BEGIN GIVEN PASSAGE

Several dissidents detained in Cuba following opposition meeting
By Vanessa Bauza
Sun-Sentinel
HAVANA --Cuban authorities on Friday detained at least 20 opposition activists, including three prominent dissident leaders, who had organized a demonstration for the freedom of political prisoners, relatives and human rights monitors in Havana said.
Also Friday, government supporters prevented several other dissidents from leaving their homes to participate in the demonstration at the French embassy.
Among those detained by state security agents were Martha Beatriz Roque, Felix Bonne, and Rene Gomez, said veteran human rights activist Elizardo Sanchez.
Roque, Bonne and Gomez are all former political prisoners and close collaborators who head a dissident coalition known as the Assembly to Promote Civil Society. In May they held a landmark opposition meeting, which drew 150 dissidents.
Assembly members on Friday scheduled a demonstration at the French embassy in Havana to call for the release of political prisoners. Gomez was not planning to be there, but Roque and Bonne were. They never arrived.
Roque's friend and houseguest, Yarai Reyes, said Roque went missing after leaving home on Friday morning.
"I haven't had any news of her. I am worried because she is like disappeared,'' Reyes said.
It was impossible to confirm whether any of the opposition leaders were temporarily detained for questioning or arrested.
Groups of government supporters gathered outside the homes of at least three dissidents in different neighborhoods to prevent them from attending the planned demonstration.

END GIVEN PASSAGE

**EXERCISE REQUIREMENTS:**
#1 According to the news report on the Cuba detentions, where was the Friday demonstration for the release of political prisoners scheduled to take place?
#2 Continue the news report on the Cuba detentions from where it stops, in the same reporting style.

BEGIN DATA SHOWN

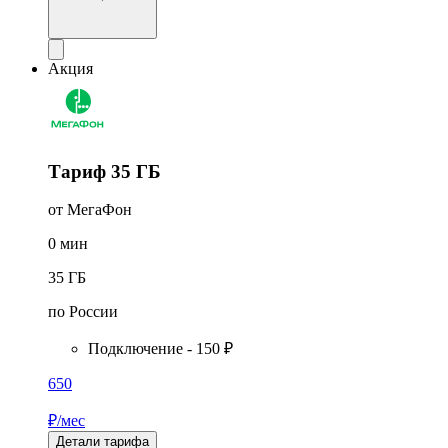
Акция
Тариф 35 ГБ
от МегаФон
0
мин
35
ГБ
по России
Подключение - 150 ₽
650
₽/мес
Детали тарифа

END DATA SHOWN

**RESPONSES BY TASK:**
#1 At the French embassy in Havana.

#2
In the Havana neighborhood of Vedado about 30 government supporters stood on the sidewalk outside the home of dissident Leon Padron Azcuy and noisily accused him of being a mercenary paid by the U.S. government to subvert Cuba's socialist system. Cuban dissidents and the U.S. government deny the charge.
They shouted "down with the mercenary,'' as Padron looked on from his third floor balcony.
"This revolution is of the Cubans, we defend it in the streets,'' neighbor and government supporter Jorge Fernandez, 43, shouted. Others sang the Cuban national anthem.
Friday's actions continue a wave of government detentions meant to squelch public dissident demonstrations.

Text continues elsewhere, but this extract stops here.